(Collection entries)
⁂

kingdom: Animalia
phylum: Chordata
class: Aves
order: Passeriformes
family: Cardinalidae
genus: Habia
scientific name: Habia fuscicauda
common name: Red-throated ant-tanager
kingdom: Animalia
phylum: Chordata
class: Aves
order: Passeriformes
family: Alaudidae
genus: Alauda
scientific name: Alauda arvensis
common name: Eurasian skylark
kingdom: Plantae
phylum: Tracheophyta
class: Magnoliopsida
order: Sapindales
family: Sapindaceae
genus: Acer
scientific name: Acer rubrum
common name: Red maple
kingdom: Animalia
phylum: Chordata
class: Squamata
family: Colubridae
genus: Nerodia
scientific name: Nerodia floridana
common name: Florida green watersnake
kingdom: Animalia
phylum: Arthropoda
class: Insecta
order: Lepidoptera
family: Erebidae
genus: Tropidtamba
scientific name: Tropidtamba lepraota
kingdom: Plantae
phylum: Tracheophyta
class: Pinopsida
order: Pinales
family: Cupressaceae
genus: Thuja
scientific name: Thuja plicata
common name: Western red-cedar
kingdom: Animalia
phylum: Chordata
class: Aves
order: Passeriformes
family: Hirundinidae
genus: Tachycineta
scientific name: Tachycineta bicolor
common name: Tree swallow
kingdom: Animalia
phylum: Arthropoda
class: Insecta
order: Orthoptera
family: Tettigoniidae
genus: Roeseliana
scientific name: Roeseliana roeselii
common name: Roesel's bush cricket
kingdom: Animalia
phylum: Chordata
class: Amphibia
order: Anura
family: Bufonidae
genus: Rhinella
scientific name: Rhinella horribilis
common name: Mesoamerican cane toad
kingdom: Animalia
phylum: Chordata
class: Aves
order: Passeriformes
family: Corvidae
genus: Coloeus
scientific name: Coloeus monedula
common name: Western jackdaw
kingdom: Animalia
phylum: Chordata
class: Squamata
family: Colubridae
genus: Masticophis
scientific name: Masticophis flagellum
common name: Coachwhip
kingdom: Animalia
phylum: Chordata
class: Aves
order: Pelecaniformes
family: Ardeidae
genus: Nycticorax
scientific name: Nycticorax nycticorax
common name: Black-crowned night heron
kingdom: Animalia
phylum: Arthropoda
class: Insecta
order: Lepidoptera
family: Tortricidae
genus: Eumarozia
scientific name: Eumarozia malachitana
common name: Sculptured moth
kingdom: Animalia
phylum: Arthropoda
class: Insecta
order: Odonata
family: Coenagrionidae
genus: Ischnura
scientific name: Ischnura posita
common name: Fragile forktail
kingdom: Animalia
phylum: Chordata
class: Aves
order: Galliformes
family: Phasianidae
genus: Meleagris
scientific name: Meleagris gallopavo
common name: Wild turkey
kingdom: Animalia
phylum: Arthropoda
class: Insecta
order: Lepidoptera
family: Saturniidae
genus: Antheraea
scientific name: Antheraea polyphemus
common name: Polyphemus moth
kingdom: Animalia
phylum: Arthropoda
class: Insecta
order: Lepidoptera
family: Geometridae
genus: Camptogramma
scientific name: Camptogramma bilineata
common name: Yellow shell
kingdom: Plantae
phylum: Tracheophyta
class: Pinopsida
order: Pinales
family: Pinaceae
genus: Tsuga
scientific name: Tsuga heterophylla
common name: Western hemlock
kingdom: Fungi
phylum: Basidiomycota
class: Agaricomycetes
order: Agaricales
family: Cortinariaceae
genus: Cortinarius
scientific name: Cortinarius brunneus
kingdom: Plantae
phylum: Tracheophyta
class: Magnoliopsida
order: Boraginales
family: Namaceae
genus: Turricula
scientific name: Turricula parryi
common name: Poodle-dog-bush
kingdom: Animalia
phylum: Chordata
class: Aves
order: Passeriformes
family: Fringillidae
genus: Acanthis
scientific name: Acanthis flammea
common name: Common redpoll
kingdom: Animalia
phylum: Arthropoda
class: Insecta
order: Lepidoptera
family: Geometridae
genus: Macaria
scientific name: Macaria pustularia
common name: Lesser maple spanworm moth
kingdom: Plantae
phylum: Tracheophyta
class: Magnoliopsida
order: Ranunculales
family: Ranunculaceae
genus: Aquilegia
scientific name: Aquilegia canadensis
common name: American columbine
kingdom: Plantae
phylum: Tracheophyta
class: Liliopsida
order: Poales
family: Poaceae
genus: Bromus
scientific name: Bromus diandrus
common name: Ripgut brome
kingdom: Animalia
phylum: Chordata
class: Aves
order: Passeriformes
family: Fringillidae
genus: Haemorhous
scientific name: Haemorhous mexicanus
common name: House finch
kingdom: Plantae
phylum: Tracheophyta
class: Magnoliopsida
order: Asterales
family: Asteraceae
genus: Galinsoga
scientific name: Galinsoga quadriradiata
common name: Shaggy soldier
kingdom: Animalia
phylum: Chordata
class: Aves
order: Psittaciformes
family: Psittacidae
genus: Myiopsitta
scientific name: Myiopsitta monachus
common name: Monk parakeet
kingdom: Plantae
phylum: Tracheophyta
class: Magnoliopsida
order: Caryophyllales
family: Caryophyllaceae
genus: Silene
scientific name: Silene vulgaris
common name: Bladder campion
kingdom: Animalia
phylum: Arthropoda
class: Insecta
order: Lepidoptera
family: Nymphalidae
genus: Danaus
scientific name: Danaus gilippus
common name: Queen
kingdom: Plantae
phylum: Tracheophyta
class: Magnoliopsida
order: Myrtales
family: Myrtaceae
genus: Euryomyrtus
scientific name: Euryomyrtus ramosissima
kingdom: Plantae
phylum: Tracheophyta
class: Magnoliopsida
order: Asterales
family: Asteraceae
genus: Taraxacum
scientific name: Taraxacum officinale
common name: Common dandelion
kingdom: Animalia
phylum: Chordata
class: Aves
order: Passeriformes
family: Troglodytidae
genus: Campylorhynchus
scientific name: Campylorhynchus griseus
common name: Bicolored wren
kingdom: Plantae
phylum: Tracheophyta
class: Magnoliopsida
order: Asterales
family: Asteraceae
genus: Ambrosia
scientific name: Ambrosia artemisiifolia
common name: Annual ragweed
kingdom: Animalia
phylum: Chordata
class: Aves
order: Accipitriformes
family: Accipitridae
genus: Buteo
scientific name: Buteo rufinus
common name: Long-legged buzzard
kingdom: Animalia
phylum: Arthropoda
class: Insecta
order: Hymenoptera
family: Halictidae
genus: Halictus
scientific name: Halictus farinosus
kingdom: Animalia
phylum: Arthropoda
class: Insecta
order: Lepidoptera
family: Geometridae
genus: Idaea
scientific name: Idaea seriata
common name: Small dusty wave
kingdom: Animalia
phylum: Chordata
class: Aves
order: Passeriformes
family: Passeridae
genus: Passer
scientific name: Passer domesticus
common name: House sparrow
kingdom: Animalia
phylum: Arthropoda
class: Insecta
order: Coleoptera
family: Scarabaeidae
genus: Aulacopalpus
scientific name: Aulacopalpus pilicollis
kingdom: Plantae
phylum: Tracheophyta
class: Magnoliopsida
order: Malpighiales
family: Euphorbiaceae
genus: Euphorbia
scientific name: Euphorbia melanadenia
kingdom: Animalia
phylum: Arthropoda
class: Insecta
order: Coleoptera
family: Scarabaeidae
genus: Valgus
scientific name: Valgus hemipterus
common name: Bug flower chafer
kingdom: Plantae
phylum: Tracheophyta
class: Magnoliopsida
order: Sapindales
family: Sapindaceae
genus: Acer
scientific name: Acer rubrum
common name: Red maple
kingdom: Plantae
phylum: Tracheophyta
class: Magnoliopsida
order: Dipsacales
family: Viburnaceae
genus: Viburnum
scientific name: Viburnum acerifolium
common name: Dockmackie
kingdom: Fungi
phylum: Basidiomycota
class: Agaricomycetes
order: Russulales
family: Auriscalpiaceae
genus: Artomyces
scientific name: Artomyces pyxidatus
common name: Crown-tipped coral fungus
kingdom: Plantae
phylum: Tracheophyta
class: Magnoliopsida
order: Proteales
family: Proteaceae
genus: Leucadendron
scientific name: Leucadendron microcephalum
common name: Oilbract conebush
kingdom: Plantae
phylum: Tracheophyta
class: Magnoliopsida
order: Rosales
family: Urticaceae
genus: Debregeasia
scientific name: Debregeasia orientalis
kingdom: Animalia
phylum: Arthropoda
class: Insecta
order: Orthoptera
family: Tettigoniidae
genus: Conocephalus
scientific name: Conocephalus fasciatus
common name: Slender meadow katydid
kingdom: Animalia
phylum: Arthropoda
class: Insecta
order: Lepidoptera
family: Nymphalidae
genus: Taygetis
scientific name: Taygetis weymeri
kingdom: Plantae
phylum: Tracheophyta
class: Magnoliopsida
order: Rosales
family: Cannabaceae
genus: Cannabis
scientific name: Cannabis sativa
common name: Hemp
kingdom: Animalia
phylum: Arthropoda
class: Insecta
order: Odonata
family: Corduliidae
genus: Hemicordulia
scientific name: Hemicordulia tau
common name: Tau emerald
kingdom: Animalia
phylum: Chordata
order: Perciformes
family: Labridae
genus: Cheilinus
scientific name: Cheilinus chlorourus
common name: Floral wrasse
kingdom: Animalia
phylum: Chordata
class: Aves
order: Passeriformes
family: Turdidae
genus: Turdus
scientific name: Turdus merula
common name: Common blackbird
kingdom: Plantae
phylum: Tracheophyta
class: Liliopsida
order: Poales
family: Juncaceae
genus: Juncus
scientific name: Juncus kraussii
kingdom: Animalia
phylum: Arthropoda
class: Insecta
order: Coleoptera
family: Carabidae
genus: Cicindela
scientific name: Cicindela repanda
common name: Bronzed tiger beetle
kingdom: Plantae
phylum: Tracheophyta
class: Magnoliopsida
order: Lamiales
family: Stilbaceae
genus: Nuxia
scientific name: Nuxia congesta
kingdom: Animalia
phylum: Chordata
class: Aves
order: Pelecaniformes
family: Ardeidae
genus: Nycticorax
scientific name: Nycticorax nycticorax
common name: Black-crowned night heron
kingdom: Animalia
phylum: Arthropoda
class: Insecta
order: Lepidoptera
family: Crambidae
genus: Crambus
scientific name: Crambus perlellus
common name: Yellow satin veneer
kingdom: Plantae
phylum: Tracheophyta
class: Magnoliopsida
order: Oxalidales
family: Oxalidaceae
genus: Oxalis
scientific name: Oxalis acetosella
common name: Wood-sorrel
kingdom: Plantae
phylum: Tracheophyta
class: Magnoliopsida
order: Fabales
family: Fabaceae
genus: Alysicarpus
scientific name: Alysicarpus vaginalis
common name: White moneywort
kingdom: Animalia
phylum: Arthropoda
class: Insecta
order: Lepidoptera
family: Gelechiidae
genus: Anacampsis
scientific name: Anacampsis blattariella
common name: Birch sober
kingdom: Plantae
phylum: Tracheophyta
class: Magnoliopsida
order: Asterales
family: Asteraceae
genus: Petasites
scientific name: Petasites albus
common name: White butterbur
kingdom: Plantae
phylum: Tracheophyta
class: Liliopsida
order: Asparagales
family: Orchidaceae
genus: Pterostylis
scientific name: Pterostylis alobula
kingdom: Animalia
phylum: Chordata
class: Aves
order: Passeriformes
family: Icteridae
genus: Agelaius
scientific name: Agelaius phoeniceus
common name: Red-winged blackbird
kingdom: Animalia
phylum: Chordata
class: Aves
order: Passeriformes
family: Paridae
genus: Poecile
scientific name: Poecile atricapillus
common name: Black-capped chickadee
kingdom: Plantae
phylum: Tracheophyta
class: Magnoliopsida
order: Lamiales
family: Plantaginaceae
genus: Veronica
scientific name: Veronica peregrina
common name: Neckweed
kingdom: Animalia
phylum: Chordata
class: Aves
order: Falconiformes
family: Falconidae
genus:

⁂

» **Aim of the task**: Rewrite the records starting at the line containing "family: Pinaceae" and ending at the line containing "order: Boraginales", changing "common name" to "vernacular name" and leaving everything else untouched.

» **Final result**:
family: Pinaceae
genus: Tsuga
scientific name: Tsuga heterophylla
vernacular name: Western hemlock
kingdom: Fungi
phylum: Basidiomycota
class: Agaricomycetes
order: Agaricales
family: Cortinariaceae
genus: Cortinarius
scientific name: Cortinarius brunneus
kingdom: Plantae
phylum: Tracheophyta
class: Magnoliopsida
order: Boraginales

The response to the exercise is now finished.